1985, c. 6, a. 189; 1992, c. 11, a. 8; 1994, c. 23, a. 23; 1999, c. 89, a. 53; 2001, c. 60, a. 166.

 

 

[22]           Le droit à l'assistance médicale comporte celui d'être remboursé par la CSST du coût des traitements de physiothérapie et de chiropractie prescrits par le médecin du travailleur,[1] et ce, même s'ils ont été prescrits après la consolidation de la lésion professionnelle[2].

[23]           Les traitements prescrits doivent cependant être requis par l'état de santé du travailleur pour que ce dernier ait droit au remboursement de leur coût[3].

[24]           En l'espèce, la CSST était justifiée de refuser la demande de monsieur Nadeau dans la mesure où son état de santé ne nécessitait pas des traitements de physiothérapie ou de chiropractie au moment où la docteure Desrosiers a demandé à la CSST d'autoriser ces traitements.

[25]           L'épicondylite droite qu'il a subie était résolue et c'est uniquement en prévision d'une aggravation éventuelle des symptômes douloureux que la demande d'autorisation a été faite, pour éviter qu'il ait à prendre rendez-vous avec son médecin et à faire une réclamation à la CSST.

[26]           Cette autorisation à l'avance, si elle était acceptée, aurait pour conséquence que c'est monsieur Nadeau qui déterminerait si sa condition justifie de la physiothérapie ou de la chiropractie sans qu'il n'y ait aucune supervision médicale du besoin de traitement ni, à la limite, de contrôle possible de la part de la CSST, ce qui ne cadre pas avec les dispositions de la loi en matière d'assistance médicale et de procédure d'évaluation médicale.

[27]           Le tribunal convient que l'évolution de la condition de monsieur Nadeau puisse justifier des traitements de physiothérapie ou de chiropractie de soutien et que l'obtention d'une prescription de son médecin et de l'autorisation de la CSST puisse impliquer un certain délai, mais sa demande d'autorisation à l'avance de tels traitements pour un besoin futur, telle que formulée, ne peut être acceptée.
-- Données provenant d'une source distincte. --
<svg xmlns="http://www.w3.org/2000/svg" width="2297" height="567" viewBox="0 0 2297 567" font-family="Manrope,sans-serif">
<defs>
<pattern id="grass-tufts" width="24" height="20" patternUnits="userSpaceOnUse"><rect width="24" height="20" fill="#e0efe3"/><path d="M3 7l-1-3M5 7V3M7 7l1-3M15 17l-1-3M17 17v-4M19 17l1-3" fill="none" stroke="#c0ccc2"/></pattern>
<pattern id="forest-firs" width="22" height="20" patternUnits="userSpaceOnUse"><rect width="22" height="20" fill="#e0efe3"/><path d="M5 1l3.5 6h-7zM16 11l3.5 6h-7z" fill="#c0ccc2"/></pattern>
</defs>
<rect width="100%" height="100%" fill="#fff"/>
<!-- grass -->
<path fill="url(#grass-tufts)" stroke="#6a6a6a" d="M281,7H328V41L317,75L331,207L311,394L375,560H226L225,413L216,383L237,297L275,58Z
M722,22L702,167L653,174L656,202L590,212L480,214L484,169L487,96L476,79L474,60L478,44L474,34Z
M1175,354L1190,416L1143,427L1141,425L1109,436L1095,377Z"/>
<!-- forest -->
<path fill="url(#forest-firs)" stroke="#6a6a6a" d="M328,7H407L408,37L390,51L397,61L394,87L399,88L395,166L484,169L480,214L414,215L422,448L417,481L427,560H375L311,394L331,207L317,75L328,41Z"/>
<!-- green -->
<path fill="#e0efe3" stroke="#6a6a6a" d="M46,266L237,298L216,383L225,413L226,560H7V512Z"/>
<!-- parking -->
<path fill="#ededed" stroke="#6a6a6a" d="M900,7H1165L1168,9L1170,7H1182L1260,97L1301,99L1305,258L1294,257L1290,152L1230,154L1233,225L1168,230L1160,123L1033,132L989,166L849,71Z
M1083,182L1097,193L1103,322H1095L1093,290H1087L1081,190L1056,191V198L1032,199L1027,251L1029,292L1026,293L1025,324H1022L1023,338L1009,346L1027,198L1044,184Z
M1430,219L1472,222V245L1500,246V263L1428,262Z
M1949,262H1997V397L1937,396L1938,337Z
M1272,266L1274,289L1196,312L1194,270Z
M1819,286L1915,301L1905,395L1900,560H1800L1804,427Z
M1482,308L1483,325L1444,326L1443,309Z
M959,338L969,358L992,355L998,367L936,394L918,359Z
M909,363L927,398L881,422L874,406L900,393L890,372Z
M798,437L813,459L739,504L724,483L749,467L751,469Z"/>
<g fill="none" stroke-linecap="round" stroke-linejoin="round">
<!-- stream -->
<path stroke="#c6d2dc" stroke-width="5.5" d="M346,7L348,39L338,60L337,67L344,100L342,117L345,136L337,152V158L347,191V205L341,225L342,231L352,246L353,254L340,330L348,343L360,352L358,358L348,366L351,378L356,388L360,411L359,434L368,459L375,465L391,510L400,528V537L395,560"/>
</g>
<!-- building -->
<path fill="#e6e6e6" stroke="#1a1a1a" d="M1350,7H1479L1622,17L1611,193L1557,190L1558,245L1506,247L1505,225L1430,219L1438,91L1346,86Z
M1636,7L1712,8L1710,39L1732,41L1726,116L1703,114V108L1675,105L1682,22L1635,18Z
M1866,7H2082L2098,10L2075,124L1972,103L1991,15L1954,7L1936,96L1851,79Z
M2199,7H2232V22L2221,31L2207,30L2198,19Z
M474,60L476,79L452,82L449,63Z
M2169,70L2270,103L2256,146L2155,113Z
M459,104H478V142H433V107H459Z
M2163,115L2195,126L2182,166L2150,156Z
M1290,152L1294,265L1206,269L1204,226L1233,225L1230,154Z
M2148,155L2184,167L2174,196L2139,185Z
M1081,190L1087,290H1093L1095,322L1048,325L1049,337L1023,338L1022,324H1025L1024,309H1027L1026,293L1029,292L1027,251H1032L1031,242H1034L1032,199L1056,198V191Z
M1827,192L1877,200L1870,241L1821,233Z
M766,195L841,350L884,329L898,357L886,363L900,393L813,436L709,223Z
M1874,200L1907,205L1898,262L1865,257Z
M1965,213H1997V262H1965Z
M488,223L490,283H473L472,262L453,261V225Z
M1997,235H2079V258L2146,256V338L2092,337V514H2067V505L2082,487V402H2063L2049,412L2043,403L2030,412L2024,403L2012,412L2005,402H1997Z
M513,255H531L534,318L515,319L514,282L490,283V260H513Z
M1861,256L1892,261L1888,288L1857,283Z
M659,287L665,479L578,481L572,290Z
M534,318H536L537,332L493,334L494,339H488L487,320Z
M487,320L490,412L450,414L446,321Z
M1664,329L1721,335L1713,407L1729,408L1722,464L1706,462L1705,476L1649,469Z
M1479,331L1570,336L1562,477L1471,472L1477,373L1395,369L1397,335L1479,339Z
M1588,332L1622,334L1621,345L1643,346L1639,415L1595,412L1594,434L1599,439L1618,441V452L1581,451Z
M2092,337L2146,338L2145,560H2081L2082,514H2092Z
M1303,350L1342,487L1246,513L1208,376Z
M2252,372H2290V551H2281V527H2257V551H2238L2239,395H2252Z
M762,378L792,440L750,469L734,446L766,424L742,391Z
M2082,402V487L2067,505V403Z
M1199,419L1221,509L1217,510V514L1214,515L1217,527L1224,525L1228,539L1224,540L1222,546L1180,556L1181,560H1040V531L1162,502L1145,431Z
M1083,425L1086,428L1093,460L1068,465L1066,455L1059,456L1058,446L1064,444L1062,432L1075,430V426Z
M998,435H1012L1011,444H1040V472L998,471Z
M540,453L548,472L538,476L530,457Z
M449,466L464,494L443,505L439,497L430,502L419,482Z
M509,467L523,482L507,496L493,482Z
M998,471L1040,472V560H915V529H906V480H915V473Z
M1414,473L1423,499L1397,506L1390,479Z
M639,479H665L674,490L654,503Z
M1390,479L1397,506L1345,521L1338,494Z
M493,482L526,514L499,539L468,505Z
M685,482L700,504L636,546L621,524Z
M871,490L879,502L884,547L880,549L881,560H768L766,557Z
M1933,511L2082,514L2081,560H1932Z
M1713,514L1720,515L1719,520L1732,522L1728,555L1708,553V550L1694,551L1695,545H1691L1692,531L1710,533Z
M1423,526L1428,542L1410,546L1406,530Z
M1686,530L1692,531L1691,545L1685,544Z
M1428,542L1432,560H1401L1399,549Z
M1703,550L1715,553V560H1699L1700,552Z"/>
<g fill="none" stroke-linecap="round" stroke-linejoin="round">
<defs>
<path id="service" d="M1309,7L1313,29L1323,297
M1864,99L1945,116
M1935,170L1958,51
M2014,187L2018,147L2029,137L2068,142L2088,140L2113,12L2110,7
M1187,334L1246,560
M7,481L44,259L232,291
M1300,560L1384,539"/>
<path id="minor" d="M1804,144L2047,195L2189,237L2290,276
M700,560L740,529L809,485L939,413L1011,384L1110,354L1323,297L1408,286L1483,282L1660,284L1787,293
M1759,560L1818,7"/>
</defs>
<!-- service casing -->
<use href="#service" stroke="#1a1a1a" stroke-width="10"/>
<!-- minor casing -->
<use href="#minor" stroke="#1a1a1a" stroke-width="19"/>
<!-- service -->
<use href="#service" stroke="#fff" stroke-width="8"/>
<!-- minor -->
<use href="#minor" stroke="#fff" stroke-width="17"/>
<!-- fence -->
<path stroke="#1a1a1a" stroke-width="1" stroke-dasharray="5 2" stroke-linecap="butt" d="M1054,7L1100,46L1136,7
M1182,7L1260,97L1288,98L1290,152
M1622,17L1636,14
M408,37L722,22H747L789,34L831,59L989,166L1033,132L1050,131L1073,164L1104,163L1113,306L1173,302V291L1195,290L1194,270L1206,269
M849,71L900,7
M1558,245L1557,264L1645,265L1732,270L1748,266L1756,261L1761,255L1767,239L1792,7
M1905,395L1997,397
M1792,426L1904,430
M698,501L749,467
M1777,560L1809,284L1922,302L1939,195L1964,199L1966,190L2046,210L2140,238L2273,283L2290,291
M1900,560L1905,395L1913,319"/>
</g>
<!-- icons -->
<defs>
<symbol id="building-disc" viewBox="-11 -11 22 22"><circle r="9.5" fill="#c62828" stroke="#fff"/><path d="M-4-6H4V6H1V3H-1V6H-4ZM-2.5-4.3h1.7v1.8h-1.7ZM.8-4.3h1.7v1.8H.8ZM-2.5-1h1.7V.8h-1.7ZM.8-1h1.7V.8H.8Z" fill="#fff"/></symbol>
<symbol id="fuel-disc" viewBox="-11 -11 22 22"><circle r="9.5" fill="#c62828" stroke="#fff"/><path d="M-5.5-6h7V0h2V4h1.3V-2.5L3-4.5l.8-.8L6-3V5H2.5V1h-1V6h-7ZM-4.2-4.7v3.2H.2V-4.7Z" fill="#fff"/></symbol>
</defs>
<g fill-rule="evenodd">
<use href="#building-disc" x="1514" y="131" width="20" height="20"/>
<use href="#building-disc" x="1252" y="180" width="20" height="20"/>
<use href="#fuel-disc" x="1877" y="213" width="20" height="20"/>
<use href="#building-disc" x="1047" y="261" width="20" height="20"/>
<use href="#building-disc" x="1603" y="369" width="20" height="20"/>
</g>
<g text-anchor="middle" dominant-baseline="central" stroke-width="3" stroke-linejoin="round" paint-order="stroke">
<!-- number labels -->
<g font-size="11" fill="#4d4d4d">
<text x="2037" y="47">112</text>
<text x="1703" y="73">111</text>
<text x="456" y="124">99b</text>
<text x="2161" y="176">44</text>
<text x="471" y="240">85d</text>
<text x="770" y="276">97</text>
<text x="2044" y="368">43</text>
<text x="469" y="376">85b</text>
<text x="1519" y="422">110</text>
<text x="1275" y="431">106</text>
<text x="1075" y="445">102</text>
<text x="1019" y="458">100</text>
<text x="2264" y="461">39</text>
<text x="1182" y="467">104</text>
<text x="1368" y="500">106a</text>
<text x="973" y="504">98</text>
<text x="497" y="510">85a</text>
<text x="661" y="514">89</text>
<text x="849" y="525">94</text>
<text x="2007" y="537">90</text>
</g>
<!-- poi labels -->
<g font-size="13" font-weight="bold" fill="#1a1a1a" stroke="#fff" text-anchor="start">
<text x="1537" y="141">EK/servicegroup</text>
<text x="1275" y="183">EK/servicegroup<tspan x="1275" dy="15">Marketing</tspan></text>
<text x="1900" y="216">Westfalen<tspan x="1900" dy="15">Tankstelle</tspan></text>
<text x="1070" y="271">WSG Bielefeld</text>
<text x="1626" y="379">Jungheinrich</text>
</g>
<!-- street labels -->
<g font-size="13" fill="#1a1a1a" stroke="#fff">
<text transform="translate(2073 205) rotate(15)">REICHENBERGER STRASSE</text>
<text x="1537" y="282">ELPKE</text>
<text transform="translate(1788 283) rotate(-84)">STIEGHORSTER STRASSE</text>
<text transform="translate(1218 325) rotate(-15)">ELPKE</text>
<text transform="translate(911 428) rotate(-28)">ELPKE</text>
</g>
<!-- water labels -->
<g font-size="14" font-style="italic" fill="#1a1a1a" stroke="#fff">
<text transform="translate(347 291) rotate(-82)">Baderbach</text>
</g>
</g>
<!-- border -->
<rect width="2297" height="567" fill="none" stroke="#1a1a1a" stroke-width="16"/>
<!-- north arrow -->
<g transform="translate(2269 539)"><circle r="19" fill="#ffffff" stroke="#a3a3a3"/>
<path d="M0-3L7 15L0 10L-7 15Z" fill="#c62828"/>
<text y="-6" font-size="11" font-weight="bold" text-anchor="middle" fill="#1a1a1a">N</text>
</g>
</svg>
PAR CES MOTIFS, LA COMMISSION DES LÉSIONS PROFESSIONNELLES :

REJETTE la requête de monsieur Claude Nadeau;

CONFIRME la décision de la Commission de la santé et de la sécurité du travail rendue le 20 juillet 2007 à la suite d'une révision administrative;

DÉCLARE que monsieur Nadeau n'a pas droit au remboursement du coût des traitements de physiothérapie et de chiropractie qu'il réclame.

 

 

__________________________________

 

Claude-André Ducharme

 

Commissaire

 

 

 



[1]           Règlement sur l'assistance médicale, (1993) 125 G.O. II, 133.

[2]           Houde et SPCUM, C.L.P. 114845-62-9904, 27 septembre 1999, P. Perron; Lamontagne et Sûreté du Québec, C.L.P. 130466-05-0001, 15 juin 2000, F. Ranger; Bond et 106456 Canada ltée, C.L.P. 290357-61-0605, 28 mai 2007, G. Morin.

[3]           Quenneville et Trucson Steel Works, [2002] C.L.P. 307 ; Fontaine et Longue Pointe Chrysler Plymouth 1987 ltée, C.L.P. 218147-63-0310, 17 juin 2004, D. Besse; Canadien Pacifique et Scalia, C.L.P. 225086-72-0312, 27 février 2006, G. Robichaud.